Date: Wednesday, May 3, 2023

Time: 14:00 – 16:00 EST

Location: Teams Link

 

Peng Li

Ph.D. Student in Computer Science

School of Computer Science

College of Computing

Georgia Institute of Technology

 

Committee:

Dr. Xu Chu (Advisor) – School of Computer Science, Georgia Institute of Technology

Dr. Joy Arulraj – School of Computer Science, Georgia Institute of Technology

Dr. Kexin Rong – School of Computer Science, Georgia Institute of Technology

Dr. Shamkant Navathe – School of Computer Science, Georgia Institute of Technology

 

Abstract:

The quality of machine learning (ML) applications is only as good as the quality of the data they train on.
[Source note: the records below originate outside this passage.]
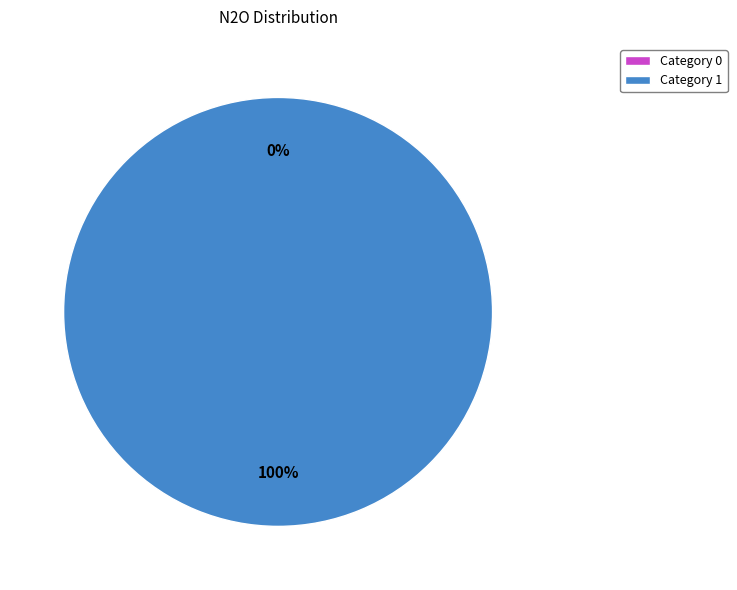

How many segments does this pie chart have?

2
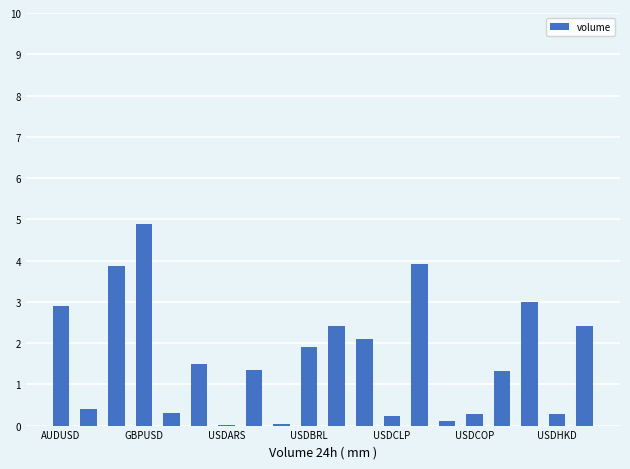

What is the greatest value displayed?

4.9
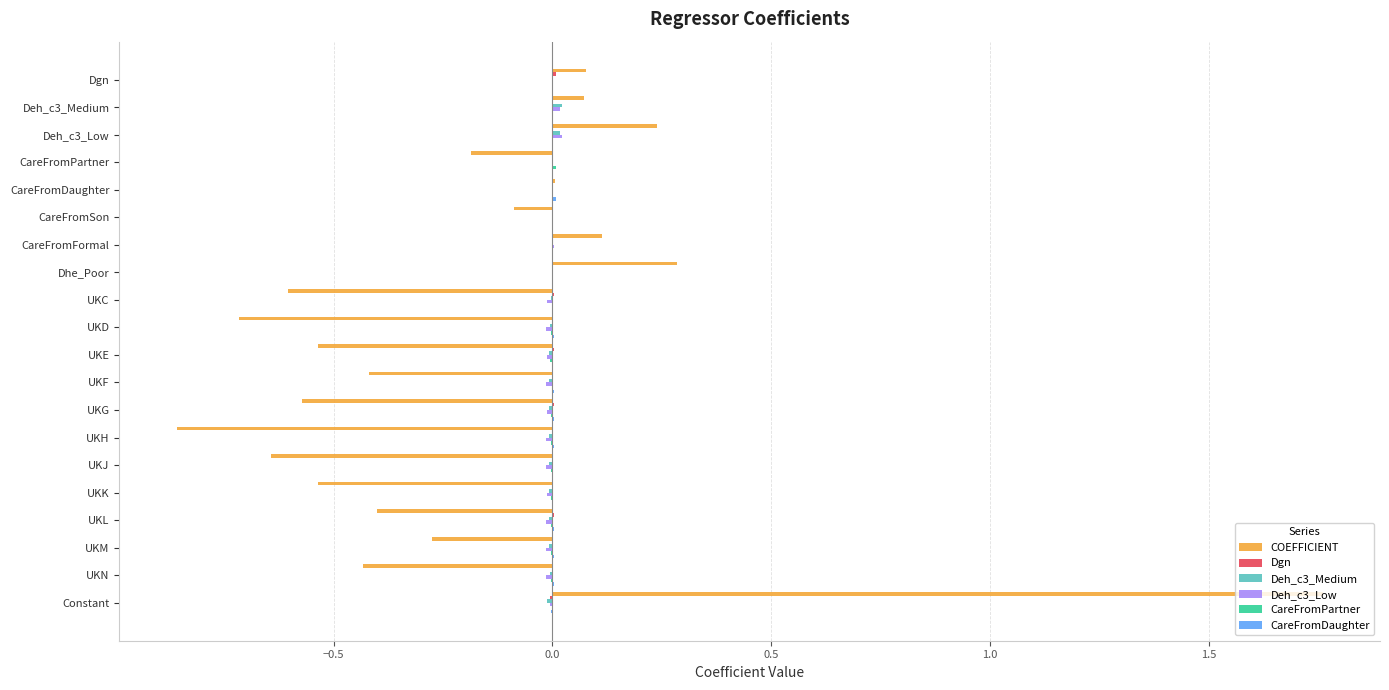

At which category is the sum across all series the highest?

Constant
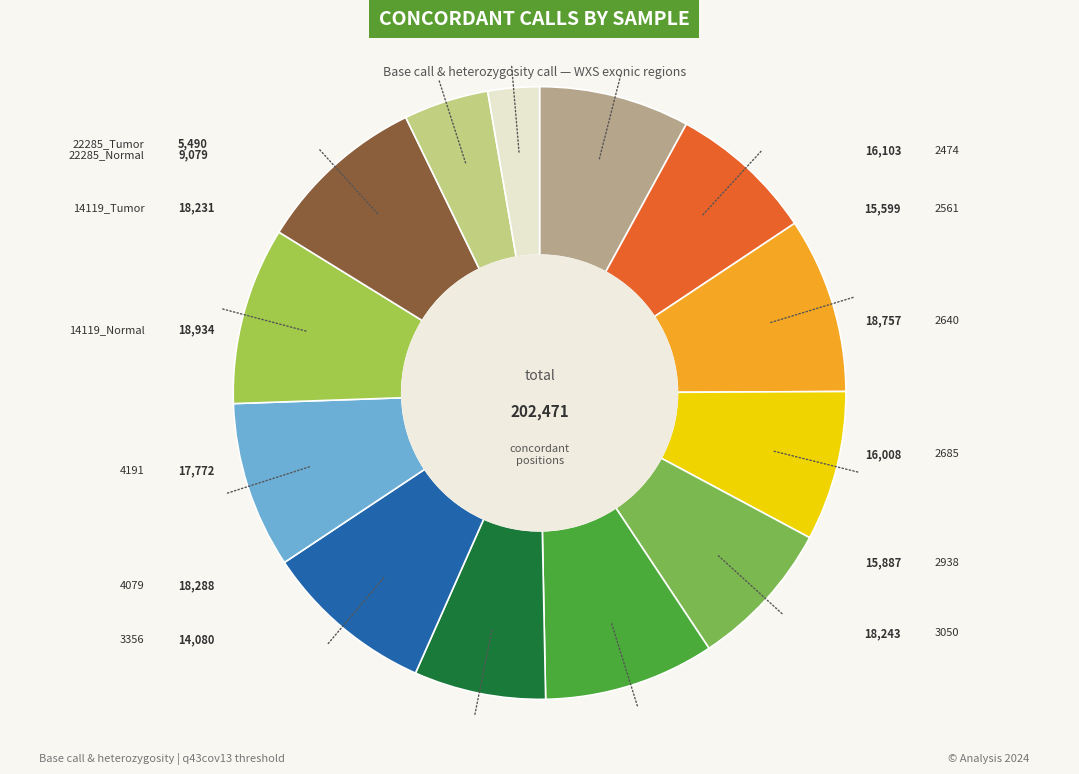

Is there a majority slice in this chart?

No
Due to noisy inputs from manual data curation or errors from automatic data collection programs, in reality, training data is, unfortunately, seldom free of errors. For this reason, data cleaning is widely regarded as an essential step in an ML workflow and an effective way for improving model quality. However, data cleaning is still a time-consuming task that heavily depends on human experts. Moreover, most existing data cleaning works treat data cleaning as a standalone task that is independent of its downstream applications. This separation of data cleaning from ML applications is problematic as it may not necessarily improve the ML performance and it can incur unnecessary data cleaning costs.

 

In this proposed thesis, I aim at designing theories, algorithms, and systems for cleaning and learning over dirty tabular data to (1) maximize the downstream ML model performance; and (2) minimize human cleaning costs. To achieve this goal, my research roadmap consists of four stages. First, I propose to establish the feasibility of this research by building a CleanML benchmark that empirically investigates the impact of data cleaning on downstream ML model performance. Second, I propose to design theories and algorithms for human-involved data cleaning, where the goal is to both maximize the ML model performance and minimize human cleaning costs. Third, I propose to design algorithms and systems to automate data cleaning for ML for structural tabular data, where the goal is to automatically select the data cleaning algorithm that maximizes the ML model performance without any human effort. Finally, I propose to design algorithms and systems to automatically transform non-structural tables into structural tables, which will extend the application of this work to all tabular data.